Hungry for change, fed up with elections

Whatever one may think about the SNS (Srpska Napredna Stranka [Serbian Progressive Party], a more moderate and politically viable spin-off from Seselj’s toxic SRS), it is truly the only opposition party in Serbia which is large enough to be able to create some momentum for reform and/or represent an alternative policy opinion in Serbia, and as such one would expect it to play a valuable role in the Serbian politics. Today and joined by its allies, it held a rally named “The Day of Change” which, one would hope, was to serve two goals: a) have the parliamentary elections held befor spring 2012 and b) present the reason what the SNS would do better than the incumbents.

The rally seemed to be well attended (the SNS says 100,000+, police 40,000) with people driven to Belgrade form all over Serbia, and then what happened? Well, the SNS showed (once again) that it sadly does not have enough will (or courage? or capacity?) to even think of anything new and good to heat up the blood in the beleaguered Serbian electorate. The rally, as they sadly always tend to do, focused solely on what seems to be the only policy proposal of the opposition in Serbia: holding an early election. And even that was done in the vaguest (not a date was specified) and most derivative of ways: Tomislav Nikolic (the president and founder of the party) decided to start a hunger strike until a parliamentary election is called. Instead of actually explaining why anybody should vote SNS at the next election, there was some tear-jerking drivel (Nikolic: “Serbia occasionally deserves a sacrifice.”)  and some usual drivel about (frankly, non-existent) repression, which is even more bizzare coming from people who rarely objected (and never really denounced) their ex-leader Seselj’s gun and rusty shoe-spoon waving, nor Velja Ilic’s (current ally) troubled relationship with the press.  Of course there was the usual mention  of Serbia’s large economic and governance problems (corruption, strong role of oligarchs, depopulation, Kosovo, etc.) but sadly no real policy proposals.

Now,  focusing on the provenance of the people in the SNS elite and their soiled political careers would be unfruitful, as sadly there is a very small number of politicians or prominent figures in Serbia who have not been implicated in a scandal or have not been in close ties with relatively toxic characters, so let’s focus on what the main problem is with the SNS: it does not bring anything new to the table like good oppositions should (especially with a progressive sounding name).  Even Nikolic’s hunger strike is a deja-vu: Seselj, the very person the SNS wants to differentiate from, did it.
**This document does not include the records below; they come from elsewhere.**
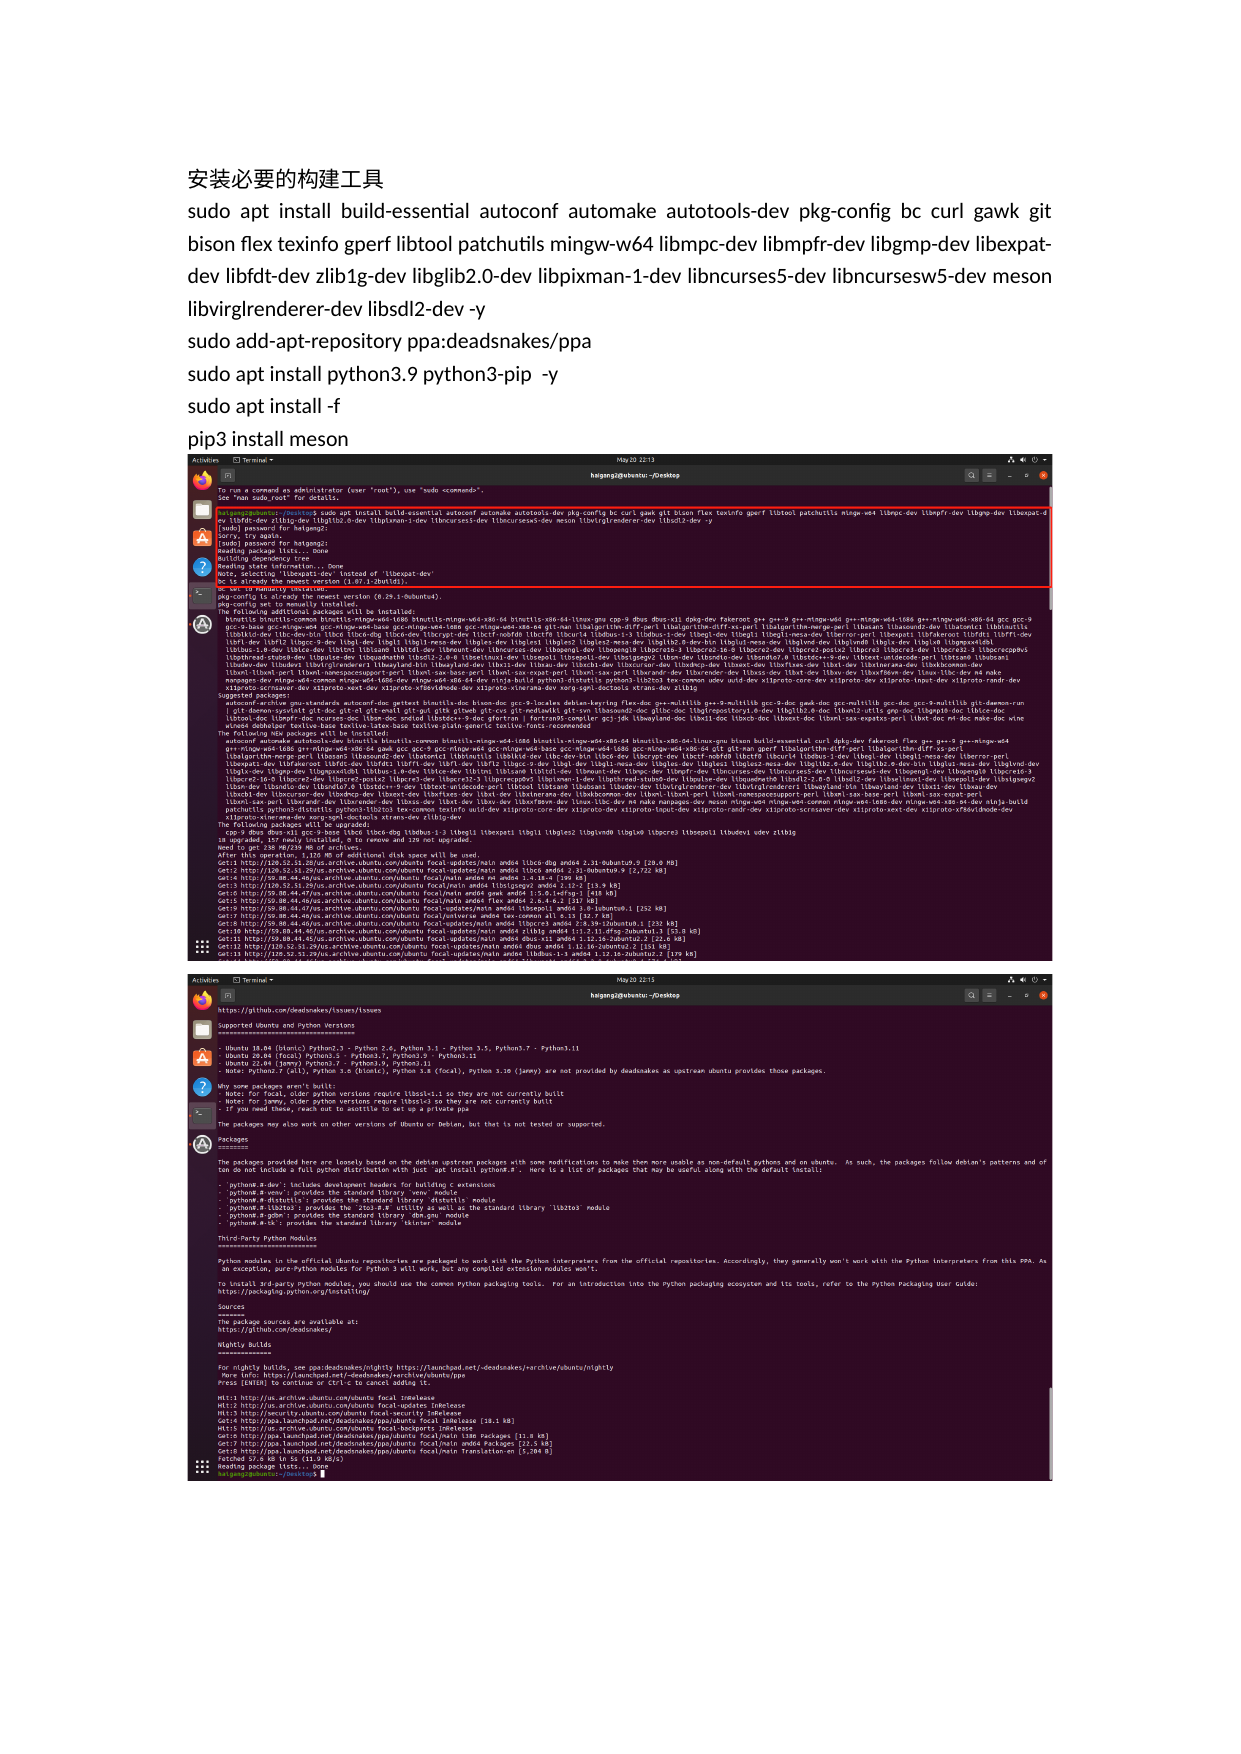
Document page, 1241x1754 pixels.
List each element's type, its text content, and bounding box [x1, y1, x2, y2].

text sudo apt install -f [187, 389, 1053, 422]
text sudo apt install build-essential autoconf automake autotools-dev pkg-config bc curl gawk git bison flex texinfo gperf libtool patchutils mingw-w64 libmpc-dev libmpfr-dev libgmp-dev libexpat-dev libfdt-dev zlib1g-dev libglib2.0-dev libpixman-1-dev libncurses5-dev libncursesw5-dev meson libvirglrenderer-dev libsdl2-dev -y [187, 194, 1053, 324]
text sudo add-apt-repository ppa:deadsnakes/ppa [187, 324, 1053, 357]
text sudo apt install python3.9 python3-pip -y [187, 357, 1053, 389]
picture [187, 454, 1053, 961]
picture [187, 974, 1053, 1481]
text 安装必要的构建工具 [187, 162, 1053, 194]
text pip3 install meson [187, 422, 1053, 454]
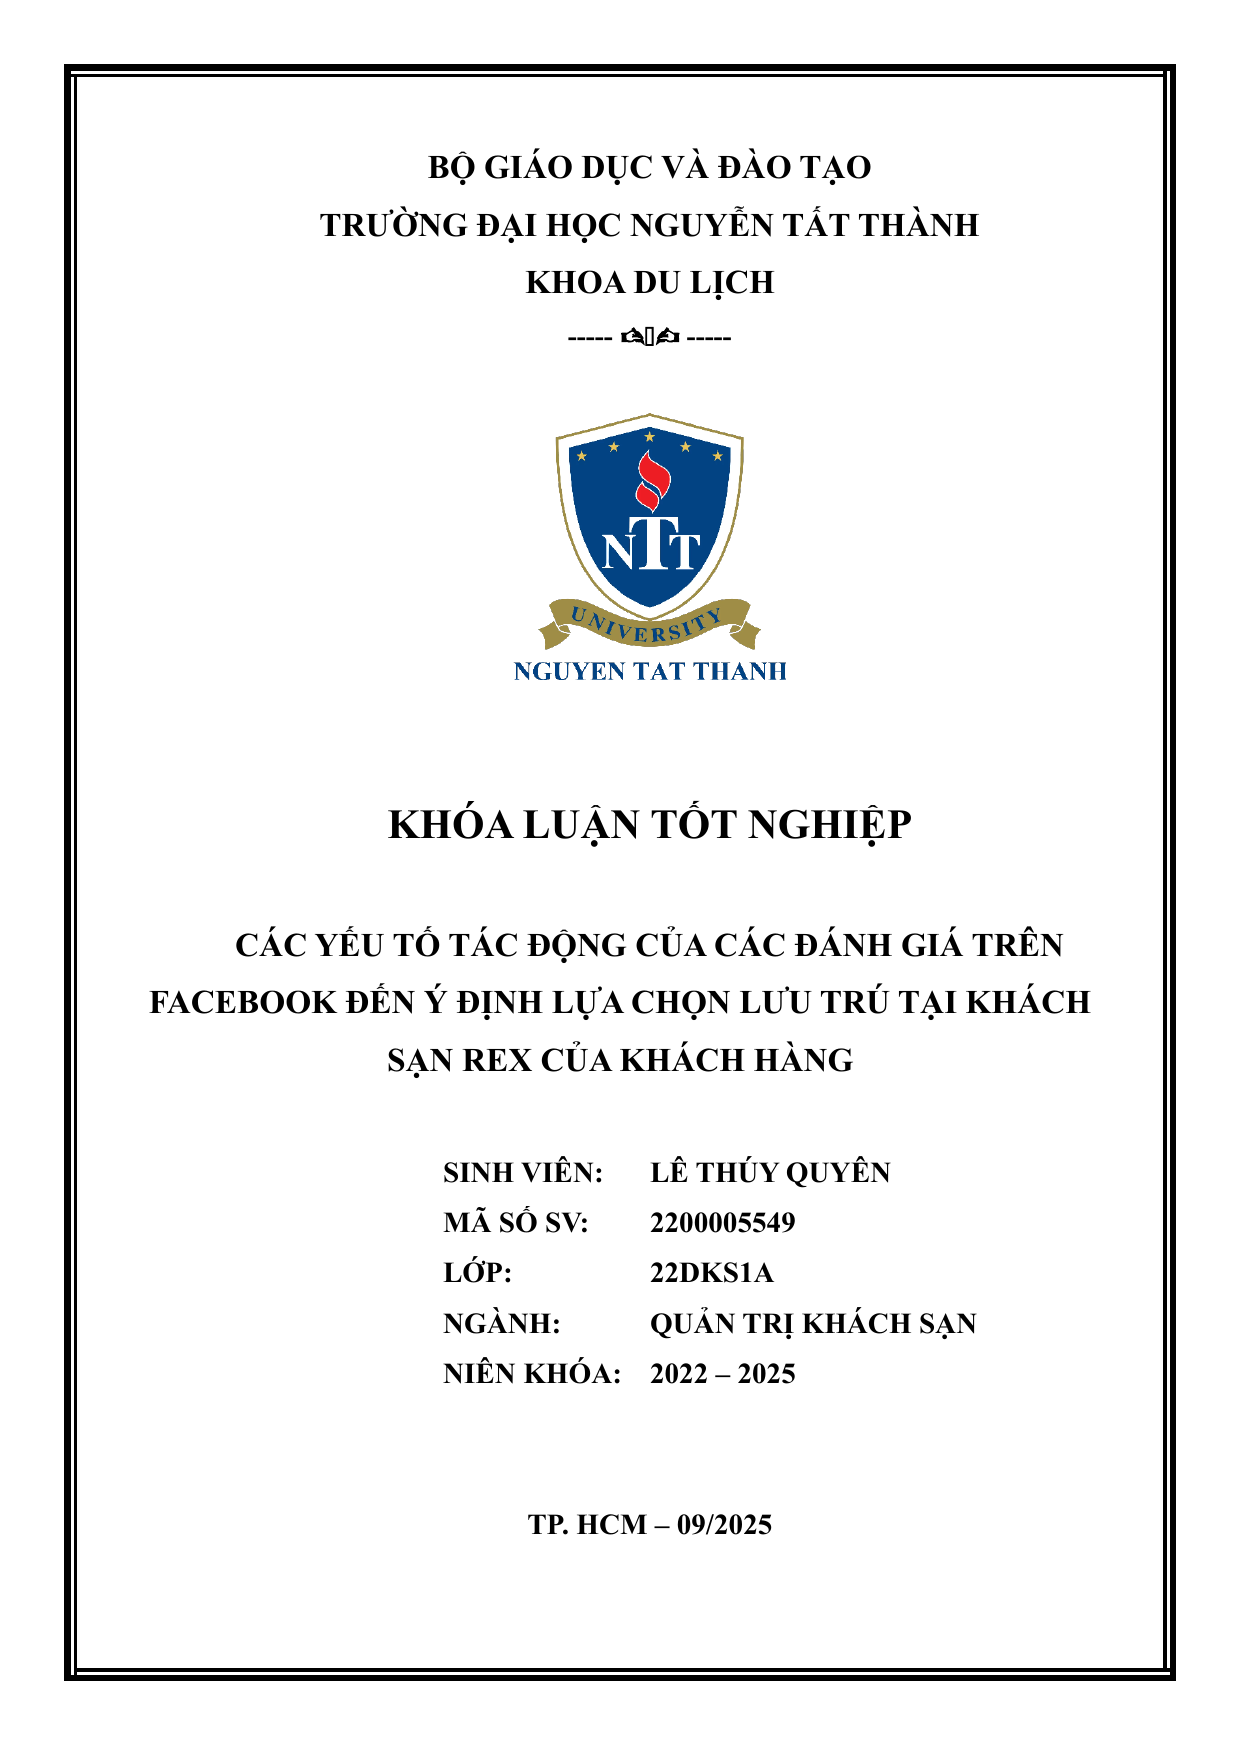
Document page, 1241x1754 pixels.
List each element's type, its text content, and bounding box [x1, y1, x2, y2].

text LỚP: 22DKS1A [384, 1255, 1093, 1289]
text TP. HCM – 09/2025 [148, 1507, 1093, 1541]
text KHOA DU LỊCH [148, 263, 1093, 301]
text KHÓA LUẬN TỐT NGHIỆP [148, 799, 1093, 847]
text ----- ----- [148, 320, 1093, 351]
text SINH VIÊN: LÊ THÚY QUYÊN [384, 1155, 1093, 1188]
text NGÀNH: QUẢN TRỊ KHÁCH SẠN [384, 1306, 1093, 1339]
text CÁC YẾU TỐ TÁC ĐỘNG CỦA CÁC ĐÁNH GIÁ TRÊN FACEBOOK ĐẾN Ý ĐỊNH LỰA CHỌN LƯU TRÚ TẠI KHÁCH SẠN REX CỦA KHÁCH HÀNG [148, 925, 1093, 1078]
text TRƯỜNG ĐẠI HỌC NGUYỄN TẤT THÀNH [148, 205, 1093, 243]
text NIÊN KHÓA: 2022 – 2025 [384, 1356, 1093, 1389]
text BỘ GIÁO DỤC VÀ ĐÀO TẠO [148, 148, 1093, 186]
text MÃ SỐ SV: 2200005549 [384, 1205, 1093, 1239]
picture [513, 413, 786, 680]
There are no white papers, no plans (e.g. setting up of a professional civil service, better enforcement of anti-monopoly laws or a coherent industrial policy) just the same old-tired goal: having elections, as early as possible.

This may be a symptom of a general transitional country equation of elections and a functioning political system (an interesting damning take on this is Wars, Guns and Votes). To a large extent, one can blame this obsession for the lack of true policy dialogue in Serbia: not only does it make sense to always call for elections when your opponent slips if you know they’re going to happen, but also any long-termism is discouraged if parties  think constantly of the opinion polls. The sad truth is, if there was no EU to aspire to and emmulate, probably the little there is of discussion and implementation of policies in Serbia would be even less. Maybe Serbian politics would even be improved by having set term governments?

On the other hand, it may actually be that the electorate is simply not interested in any policy talk, but just enjoys brawls and posturing. Leaders are to an extent a product of their constituents. Still, the SNS should do a bit more then to simply seem like yet another group of old faces wanting to be in power just for the sake of it. Even if they don’t succeed in getting into government they would do a huge favour to Serbia by making its political pond less stagnant.

In other news,:

In Croatia, the protests continue, John Kay ever so elegantly explains the rut of policy thinking elsewhere, the Arctic Monkeys have an ok and very Oasis-y new single and we will hopefully be sated by a new Woody Allen movie to premiere at the Cannes (release date in Britain unknown, May 2011 on the continent) [old news, I know].